╭─ Exercise data

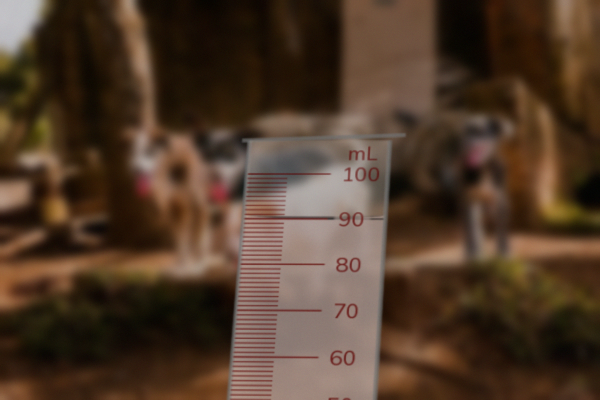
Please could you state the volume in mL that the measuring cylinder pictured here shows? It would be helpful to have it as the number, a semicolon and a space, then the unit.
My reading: 90; mL
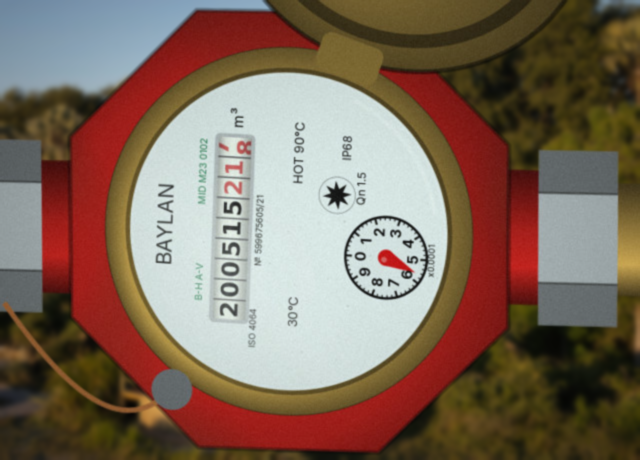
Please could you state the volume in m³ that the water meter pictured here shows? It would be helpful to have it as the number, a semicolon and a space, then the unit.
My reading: 200515.2175; m³
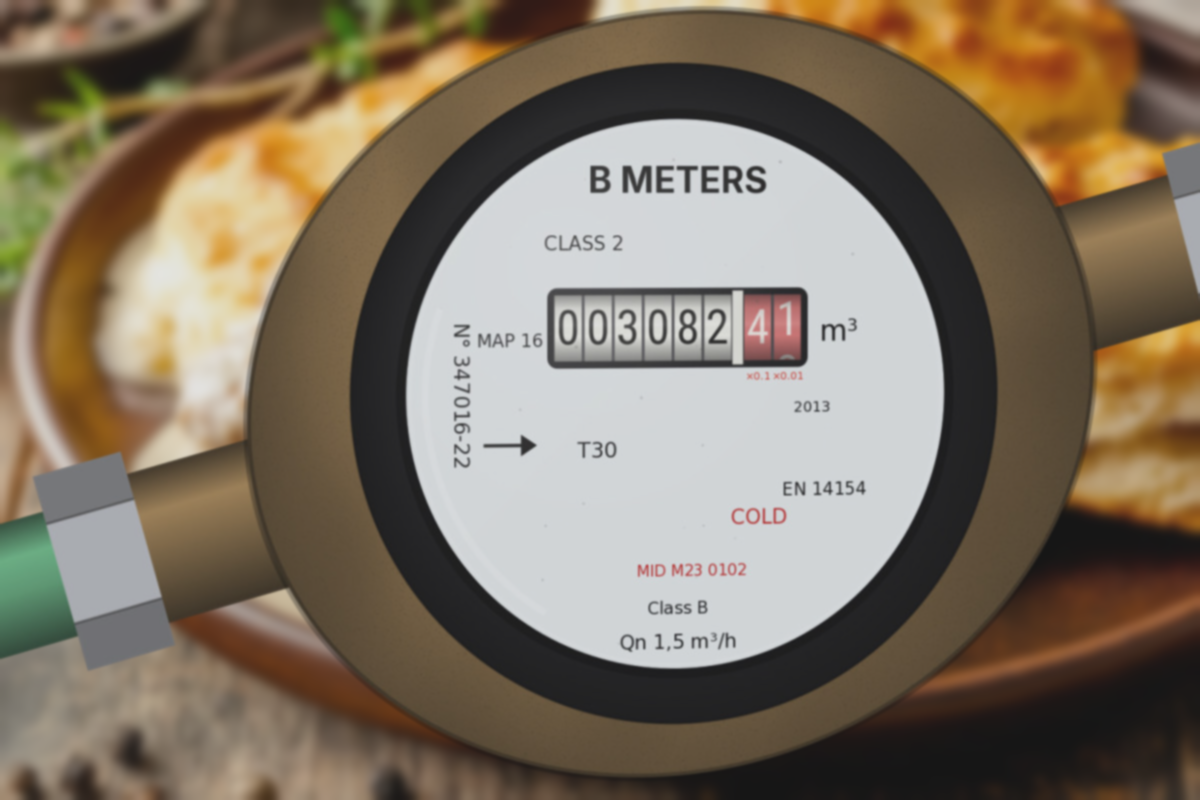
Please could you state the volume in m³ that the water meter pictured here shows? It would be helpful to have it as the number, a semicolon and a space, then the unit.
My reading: 3082.41; m³
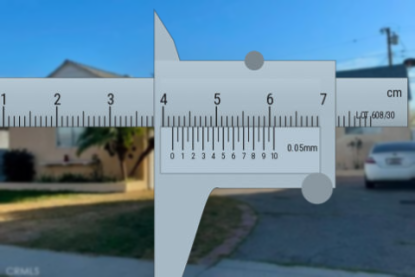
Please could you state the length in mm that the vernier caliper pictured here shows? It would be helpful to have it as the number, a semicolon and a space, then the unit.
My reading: 41.8; mm
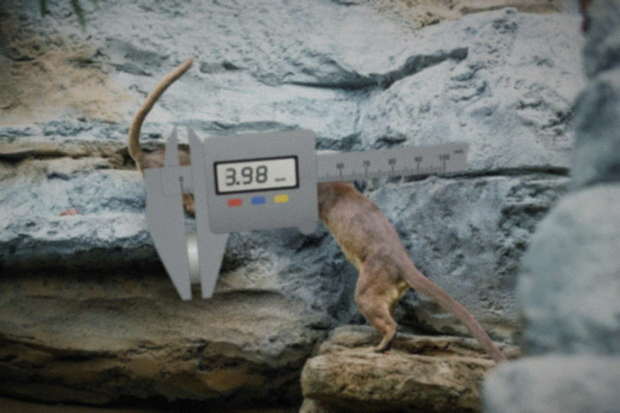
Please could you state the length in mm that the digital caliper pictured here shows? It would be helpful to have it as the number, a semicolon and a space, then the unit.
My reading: 3.98; mm
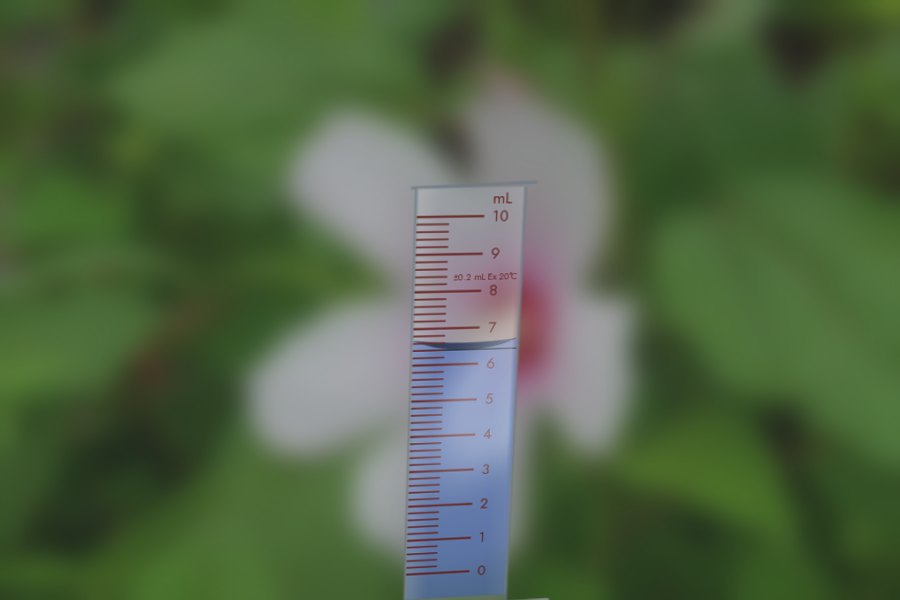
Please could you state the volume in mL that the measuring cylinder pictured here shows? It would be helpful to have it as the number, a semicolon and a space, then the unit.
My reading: 6.4; mL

╰─

What to produce:
Copy all of the data above word for word, line by line. Leave out the pictures.

Reply to the exercise:
Please could you state the volume in mL that the measuring cylinder pictured here shows? It would be helpful to have it as the number, a semicolon and a space, then the unit.
My reading: 90; mL
Please could you state the volume in m³ that the water meter pictured here shows? It would be helpful to have it as the number, a semicolon and a space, then the unit.
My reading: 200515.2175; m³
Please could you state the volume in m³ that the water meter pictured here shows? It would be helpful to have it as the number, a semicolon and a space, then the unit.
My reading: 3082.41; m³
Please could you state the length in mm that the vernier caliper pictured here shows? It would be helpful to have it as the number, a semicolon and a space, then the unit.
My reading: 41.8; mm
Please could you state the length in mm that the digital caliper pictured here shows? It would be helpful to have it as the number, a semicolon and a space, then the unit.
My reading: 3.98; mm
Please could you state the volume in mL that the measuring cylinder pictured here shows? It would be helpful to have it as the number, a semicolon and a space, then the unit.
My reading: 6.4; mL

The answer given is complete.